- [Brief]
Here the job is to repeat the listing exactly, but not the pictures in it.
[Task data Boundary: Start]
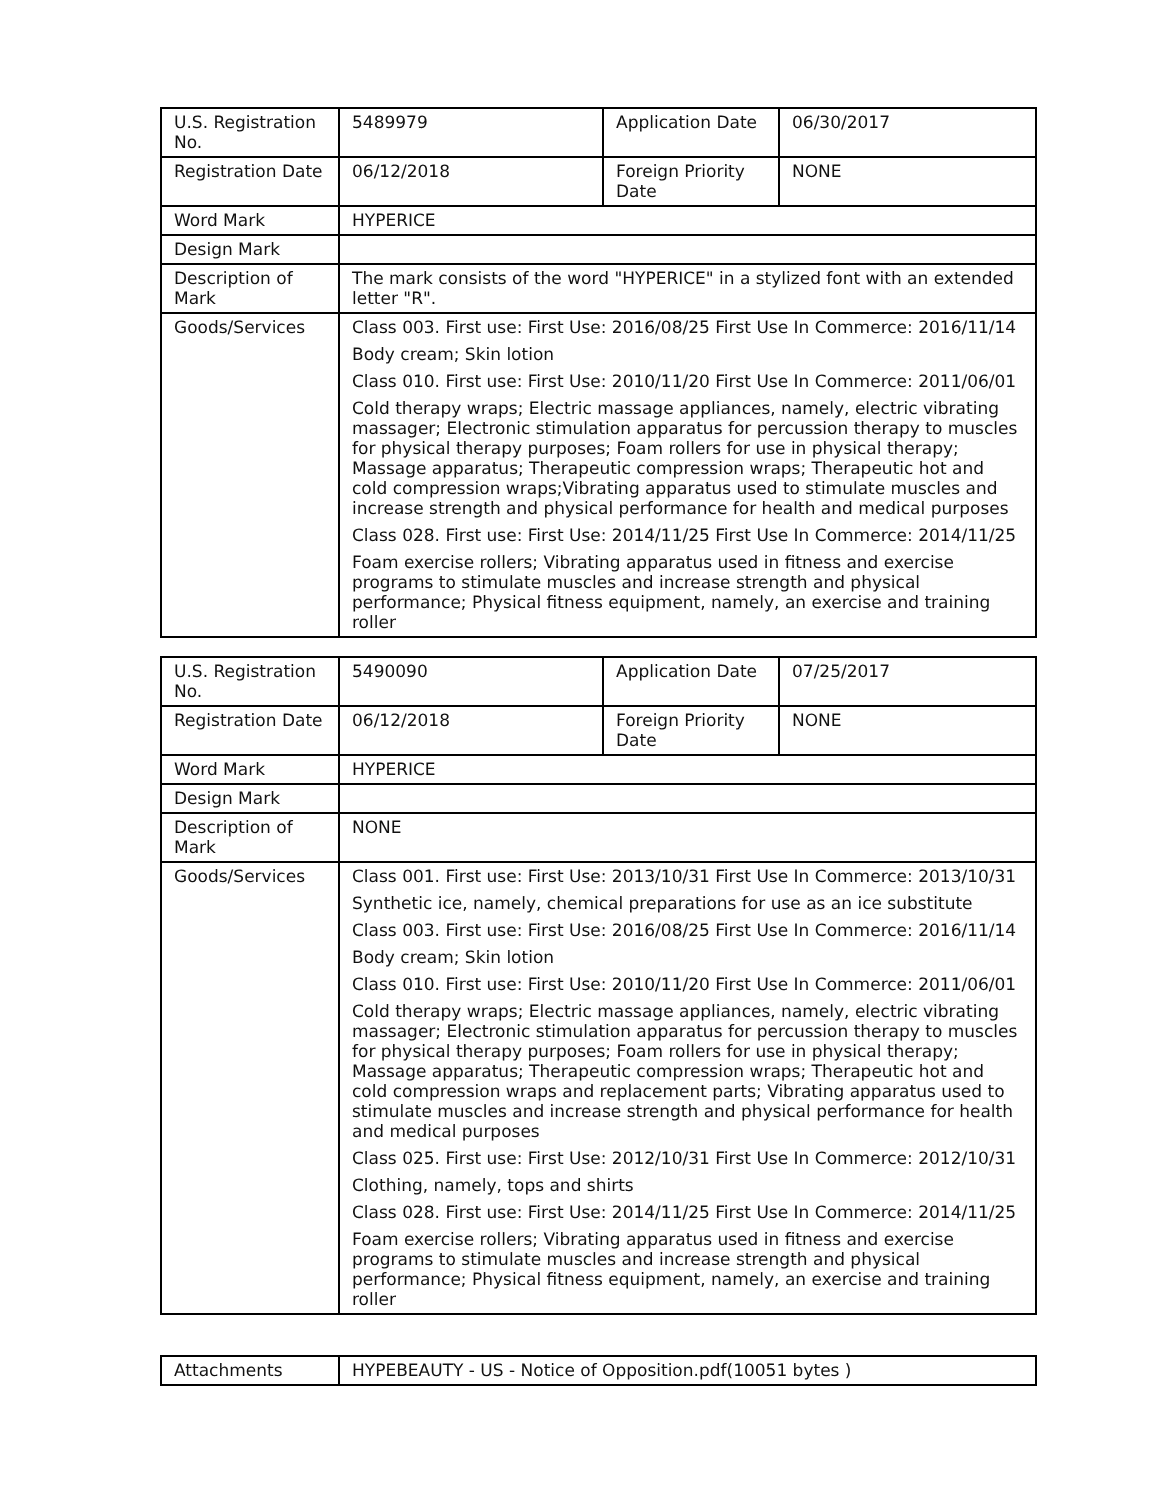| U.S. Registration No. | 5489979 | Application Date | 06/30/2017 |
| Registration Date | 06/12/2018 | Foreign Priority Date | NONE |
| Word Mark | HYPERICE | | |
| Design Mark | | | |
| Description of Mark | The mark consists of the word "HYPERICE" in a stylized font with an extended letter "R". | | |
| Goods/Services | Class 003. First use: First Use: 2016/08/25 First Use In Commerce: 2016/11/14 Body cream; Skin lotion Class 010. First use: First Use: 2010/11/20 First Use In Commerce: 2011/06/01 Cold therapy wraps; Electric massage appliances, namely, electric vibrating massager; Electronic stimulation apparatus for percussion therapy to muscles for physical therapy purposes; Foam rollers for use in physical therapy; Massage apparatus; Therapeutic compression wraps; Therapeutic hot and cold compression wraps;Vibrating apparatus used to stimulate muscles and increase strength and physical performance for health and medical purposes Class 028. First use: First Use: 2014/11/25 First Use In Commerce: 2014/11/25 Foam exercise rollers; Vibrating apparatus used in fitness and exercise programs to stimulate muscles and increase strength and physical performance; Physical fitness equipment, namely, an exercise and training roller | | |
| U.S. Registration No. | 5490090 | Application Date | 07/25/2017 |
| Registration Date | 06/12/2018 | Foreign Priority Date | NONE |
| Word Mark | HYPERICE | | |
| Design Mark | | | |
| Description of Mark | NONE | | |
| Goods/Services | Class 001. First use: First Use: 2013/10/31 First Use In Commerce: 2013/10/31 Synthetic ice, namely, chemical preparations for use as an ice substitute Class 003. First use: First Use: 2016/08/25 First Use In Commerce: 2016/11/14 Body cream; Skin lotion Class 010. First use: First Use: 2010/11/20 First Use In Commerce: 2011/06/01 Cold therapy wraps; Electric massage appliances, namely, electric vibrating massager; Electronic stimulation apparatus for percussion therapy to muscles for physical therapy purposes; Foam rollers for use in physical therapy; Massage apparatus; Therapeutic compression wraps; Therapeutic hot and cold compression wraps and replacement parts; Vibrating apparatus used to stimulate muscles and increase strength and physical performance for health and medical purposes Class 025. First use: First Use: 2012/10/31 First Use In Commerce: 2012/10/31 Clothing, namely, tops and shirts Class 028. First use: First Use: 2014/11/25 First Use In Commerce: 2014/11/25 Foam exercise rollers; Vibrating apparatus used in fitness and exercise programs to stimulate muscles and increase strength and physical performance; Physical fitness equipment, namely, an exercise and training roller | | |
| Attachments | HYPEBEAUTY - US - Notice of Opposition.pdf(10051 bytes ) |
[Task data Boundary: End]
- [Response to the exercise]
| U.S. Registration No. | 5489979 | Application Date | 06/30/2017 |
| Registration Date | 06/12/2018 | Foreign Priority Date | NONE |
| Word Mark | HYPERICE | | |
| Design Mark | | | |
| Description of Mark | The mark consists of the word "HYPERICE" in a stylized font with an extended letter "R". | | |
| Goods/Services | Class 003. First use: First Use: 2016/08/25 First Use In Commerce: 2016/11/14 Body cream; Skin lotion Class 010. First use: First Use: 2010/11/20 First Use In Commerce: 2011/06/01 Cold therapy wraps; Electric massage appliances, namely, electric vibrating massager; Electronic stimulation apparatus for percussion therapy to muscles for physical therapy purposes; Foam rollers for use in physical therapy; Massage apparatus; Therapeutic compression wraps; Therapeutic hot and cold compression wraps;Vibrating apparatus used to stimulate muscles and increase strength and physical performance for health and medical purposes Class 028. First use: First Use: 2014/11/25 First Use In Commerce: 2014/11/25 Foam exercise rollers; Vibrating apparatus used in fitness and exercise programs to stimulate muscles and increase strength and physical performance; Physical fitness equipment, namely, an exercise and training roller | | |
| U.S. Registration No. | 5490090 | Application Date | 07/25/2017 |
| Registration Date | 06/12/2018 | Foreign Priority Date | NONE |
| Word Mark | HYPERICE | | |
| Design Mark | | | |
| Description of Mark | NONE | | |
| Goods/Services | Class 001. First use: First Use: 2013/10/31 First Use In Commerce: 2013/10/31 Synthetic ice, namely, chemical preparations for use as an ice substitute Class 003. First use: First Use: 2016/08/25 First Use In Commerce: 2016/11/14 Body cream; Skin lotion Class 010. First use: First Use: 2010/11/20 First Use In Commerce: 2011/06/01 Cold therapy wraps; Electric massage appliances, namely, electric vibrating massager; Electronic stimulation apparatus for percussion therapy to muscles for physical therapy purposes; Foam rollers for use in physical therapy; Massage apparatus; Therapeutic compression wraps; Therapeutic hot and cold compression wraps and replacement parts; Vibrating apparatus used to stimulate muscles and increase strength and physical performance for health and medical purposes Class 025. First use: First Use: 2012/10/31 First Use In Commerce: 2012/10/31 Clothing, namely, tops and shirts Class 028. First use: First Use: 2014/11/25 First Use In Commerce: 2014/11/25 Foam exercise rollers; Vibrating apparatus used in fitness and exercise programs to stimulate muscles and increase strength and physical performance; Physical fitness equipment, namely, an exercise and training roller | | |
| Attachments | HYPEBEAUTY - US - Notice of Opposition.pdf(10051 bytes ) |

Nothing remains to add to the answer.